Questo aggettivo si addice infatti ad un prodotto di largo consumo, che interessa un target molto ampio e di conseguenza ha un costo accessibile. Scusate i continui paragoni con il settore alimentare (che tradiscono una mia certa inclinazione…), ma in musica la situazione non è molto diversa (se uno che vendeva profumi ora vende dischi, significa che ho ragione…).
Oggi i CD regolarmente distribuiti e reperibili presso negozi, store e supermercati hanno diverse fasce di prezzo, non tanto a seconda del target cui si rivolgono, ma soprattutto della categoria cui il prodotto stesso appartiene e degli investimenti fatti per promuoverlo.

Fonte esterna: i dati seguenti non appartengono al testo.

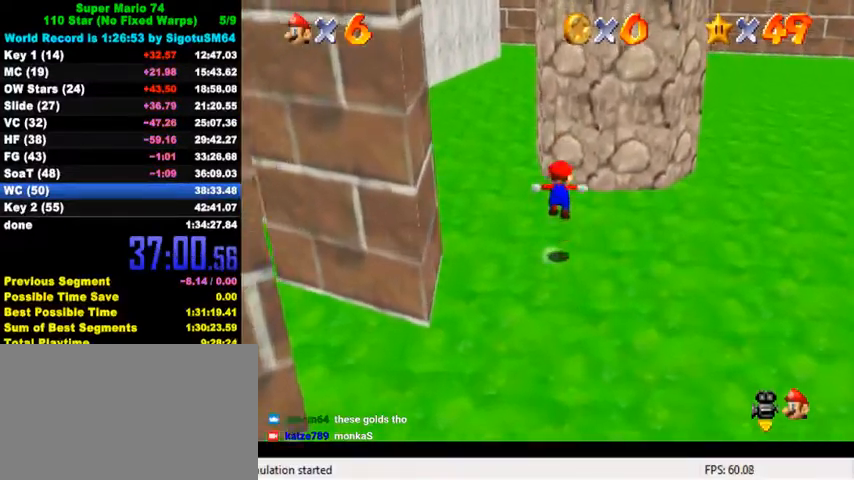
{"keys": ["left", "right"], "events": [[433, "right", "down"], [467, "shift", "up"], [500, "left", "down"], [500, "up", "up"]]}
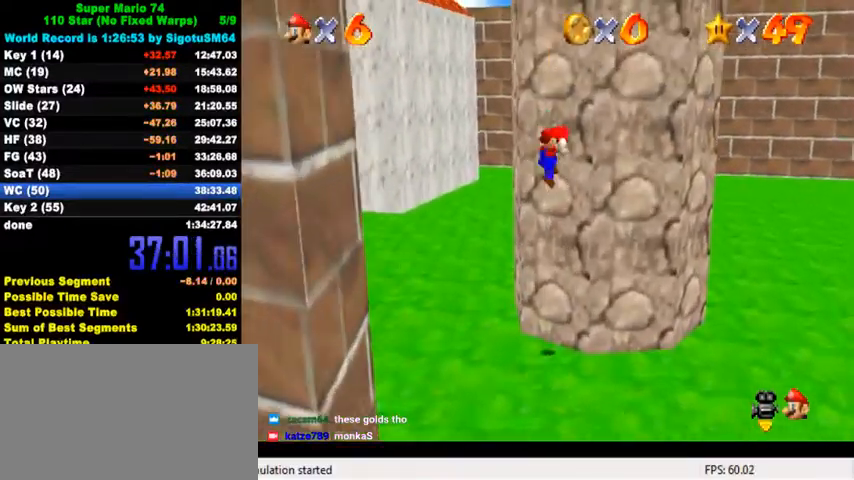
{"keys": ["down", "left", "shift"], "events": [[33, "right", "up"], [67, "down", "down"], [100, "shift", "down"]]}
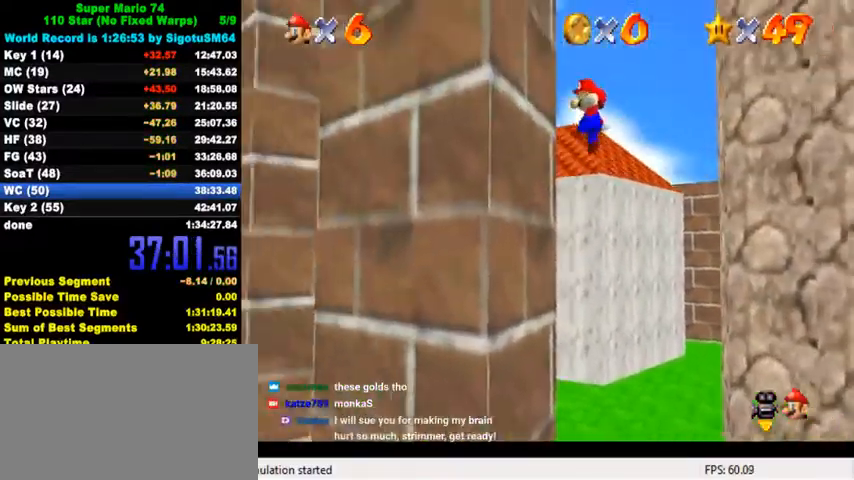
{"keys": ["down", "right", "shift"], "events": [[33, "left", "up"], [67, "right", "down"], [67, "shift", "up"], [167, "down", "up"], [167, "shift", "down"], [333, "down", "down"]]}
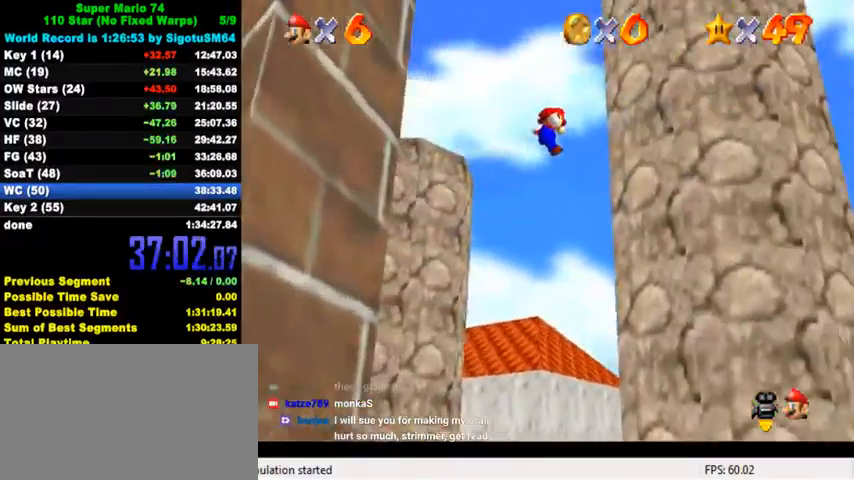
{"keys": ["down", "left", "shift"], "events": [[167, "down", "up"], [233, "shift", "up"], [300, "left", "down"], [333, "right", "up"], [333, "shift", "down"], [500, "down", "down"]]}
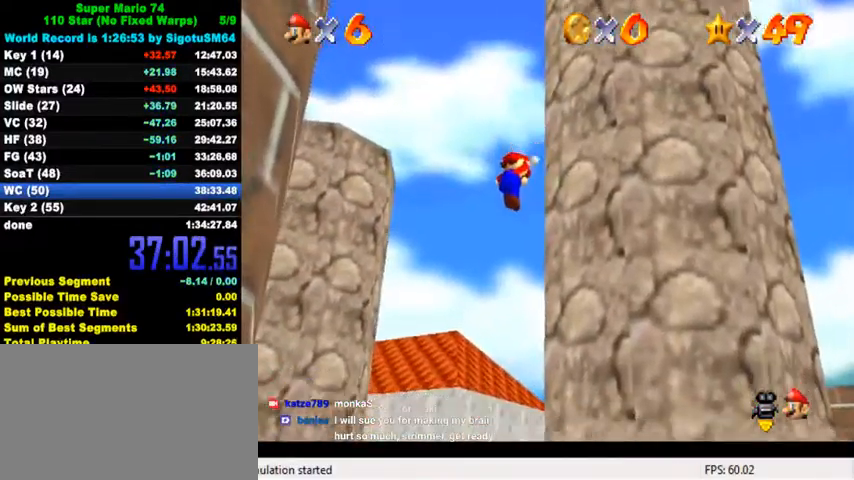
{"keys": ["right"], "events": [[133, "down", "up"], [267, "shift", "up"], [333, "right", "down"], [367, "left", "up"]]}
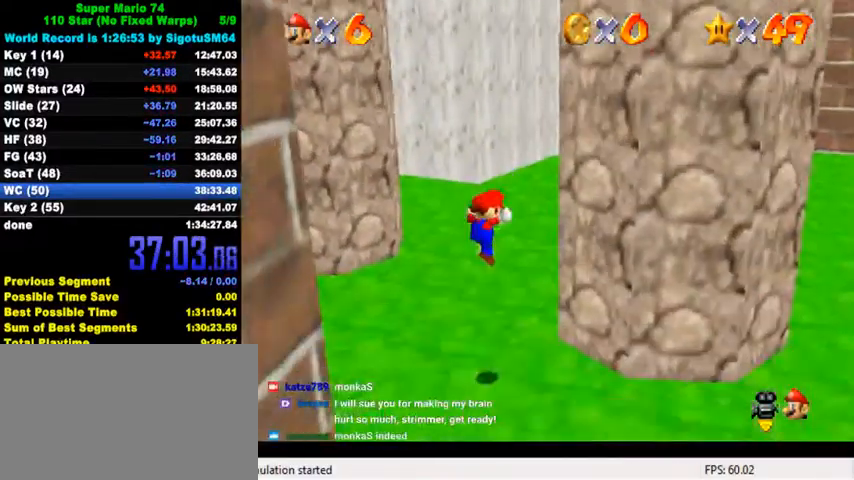
{"keys": ["right"], "events": [[100, "right", "up"], [333, "right", "down"]]}
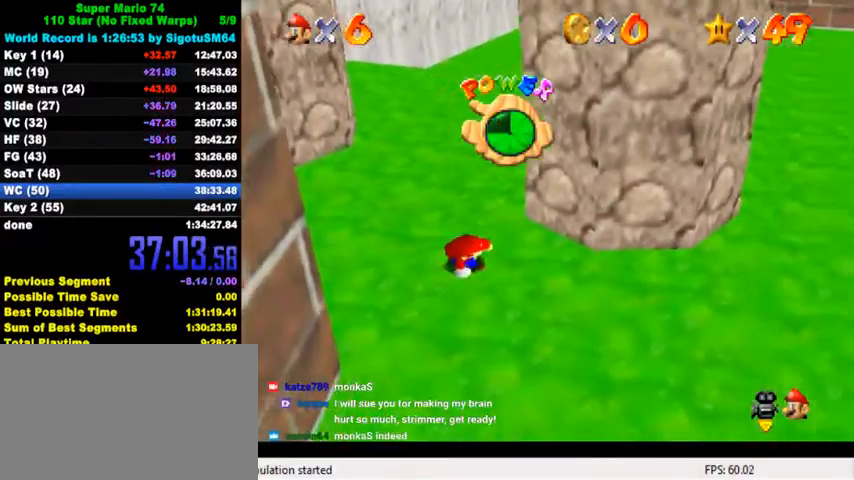
{"keys": [], "events": [[300, "right", "up"]]}
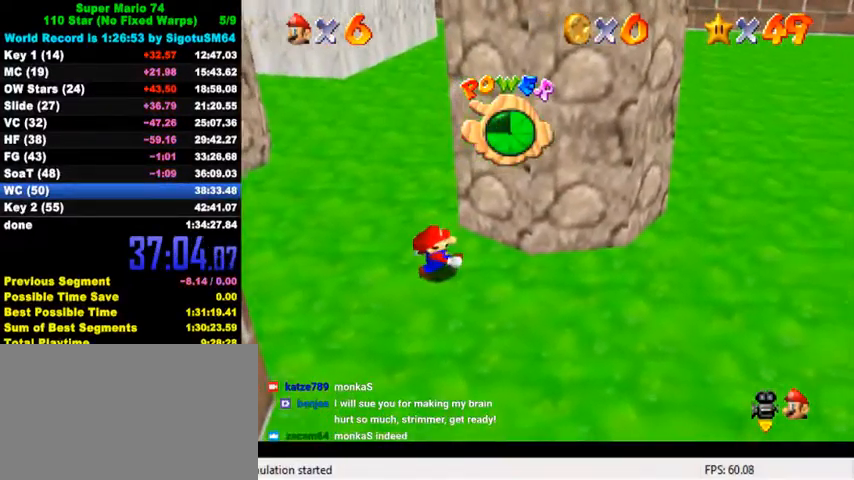
{"keys": ["down", "right"], "events": [[200, "down", "down"], [200, "right", "down"]]}
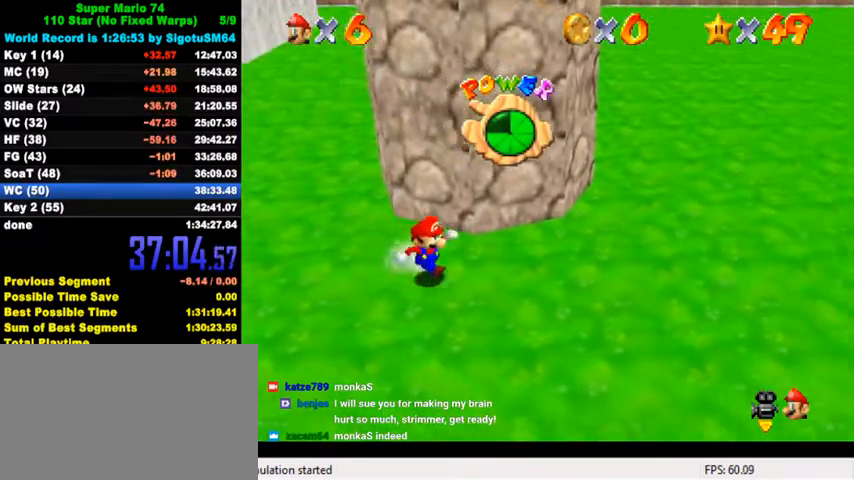
{"keys": ["shift", "up"], "events": [[33, "left", "down"], [67, "down", "up"], [100, "right", "up"], [133, "up", "down"], [167, "left", "up"], [200, "shift", "down"]]}
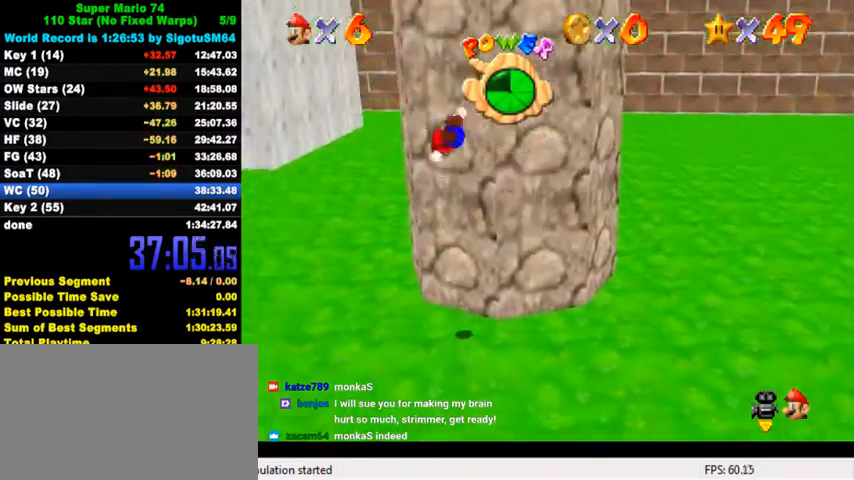
{"keys": ["down", "left", "shift"], "events": [[33, "right", "down"], [100, "shift", "up"], [100, "up", "up"], [133, "left", "down"], [133, "right", "up"], [167, "down", "down"], [167, "shift", "down"]]}
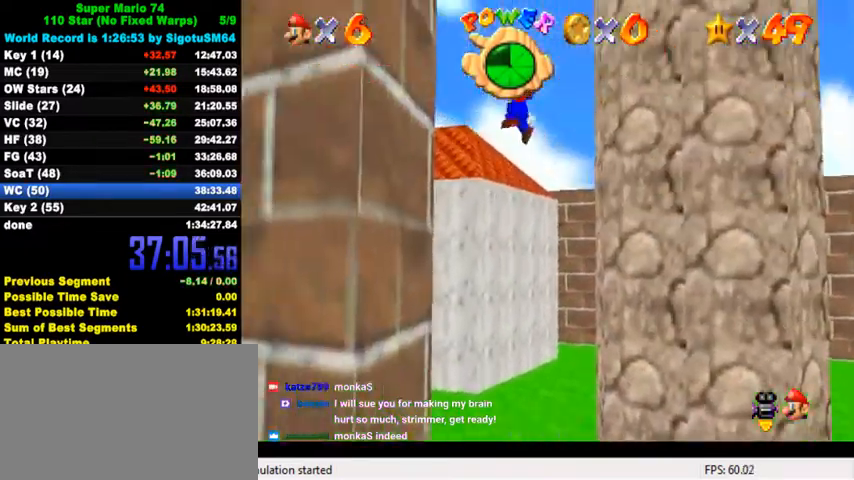
{"keys": ["down", "right", "shift"], "events": [[200, "left", "up"], [200, "right", "down"], [200, "shift", "up"], [267, "down", "up"], [300, "shift", "down"], [500, "down", "down"]]}
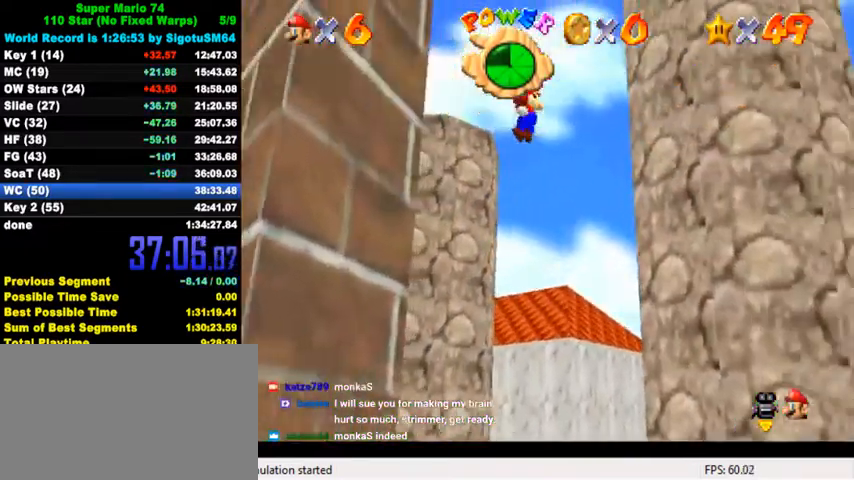
{"keys": ["left", "shift"], "events": [[333, "down", "up"], [333, "shift", "up"], [367, "left", "down"], [400, "right", "up"], [433, "shift", "down"]]}
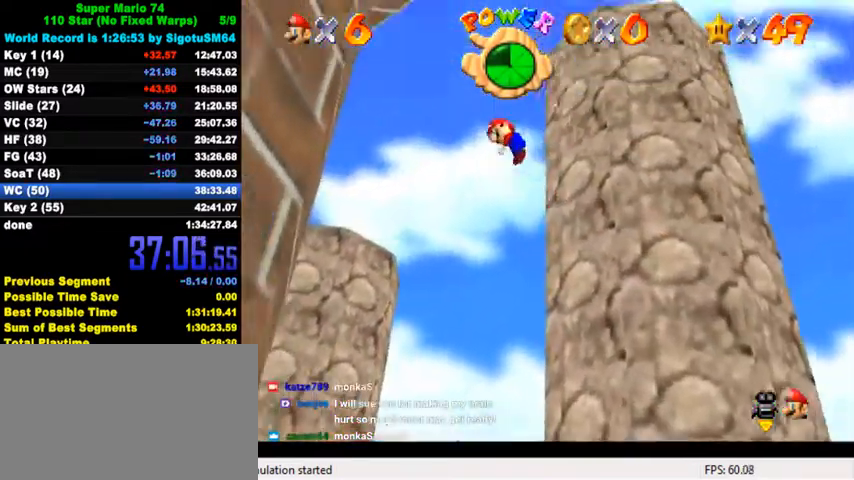
{"keys": ["left", "right"], "events": [[367, "shift", "up"], [467, "right", "down"]]}
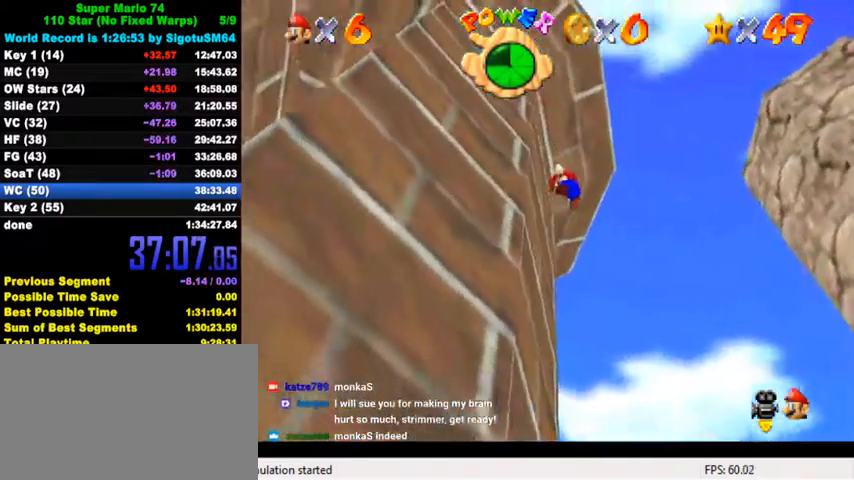
{"keys": ["d", "s", "up"], "events": [[33, "left", "up"], [33, "shift", "down"], [33, "up", "down"], [233, "right", "up"], [300, "d", "down"], [300, "w", "down"], [333, "shift", "up"], [367, "left", "down"], [400, "d", "up"], [400, "w", "up"], [500, "d", "down"], [500, "left", "up"], [500, "s", "down"]]}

Produrre l'ultimo CD di Madonna può costare una cosa come 50.000 Euro; comunicarlo adeguatamente (ovvero acquistare spazi radiotelevisivi e stampati) può costare molte centinaia di migliaia di Euro. E' quindi evidente che il prezzo finale del disco dovrà tenerne conto. E' un po' lo stesso tipo di ragionamento che si fa per i film. Esistono film d'autore e film decisamente più commerciali. E, che ci piaccia o no, sono questi ultimi a muovere i capitali maggiori, e quindi a impegnare i mezzi e le menti spesso migliori (o più pagati). In questo modo i produttori sono più o meno sicuri del risultato finale, o, quantomeno, che, male che vada, verrà fuori un'opera di un certo livello.
Per questo la musica commerciale non è necessariamente brutta o di serie B. Al contrario. Possiamo sicuramente dire che è di serie A, anche se ciò non vuol dire necessariamente bella. E' la musica che va, quella del momento, in certi casi migliore, in certi casi peggiore, ma certamente è quella che va nelle radio e in televisione o su internet, e come tale, è dotata di alcuni standard stilistici, tipici per un prodotto che si rivolge alle masse. E le masse siamo noi, tutti insieme.
Siamo noi che accendiamo il televisore e compriamo la Nutella. Ricordiamoci solo ogni tanto che può esistere qualcosa non di meglio, ma di diverso, anche se va ricercato e pagato, cose che spesso, per comodità o per pigrizia, non siamo disposti a fare.